**What is expected**
Go through the records and give the number of lines that include "Puente", with nothing else.

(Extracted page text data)
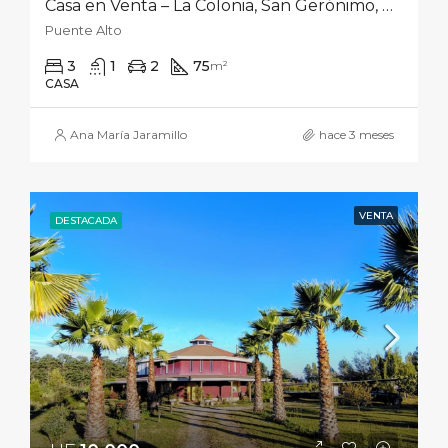
Casa en Venta – La Colonia, San Gerónimo, Puente Alto
Puente Alto
3
1
2
75
m²
CASA
Ana María Jaramillo
hace 3 meses
VENTA
DESTACADA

**Worked solution**
2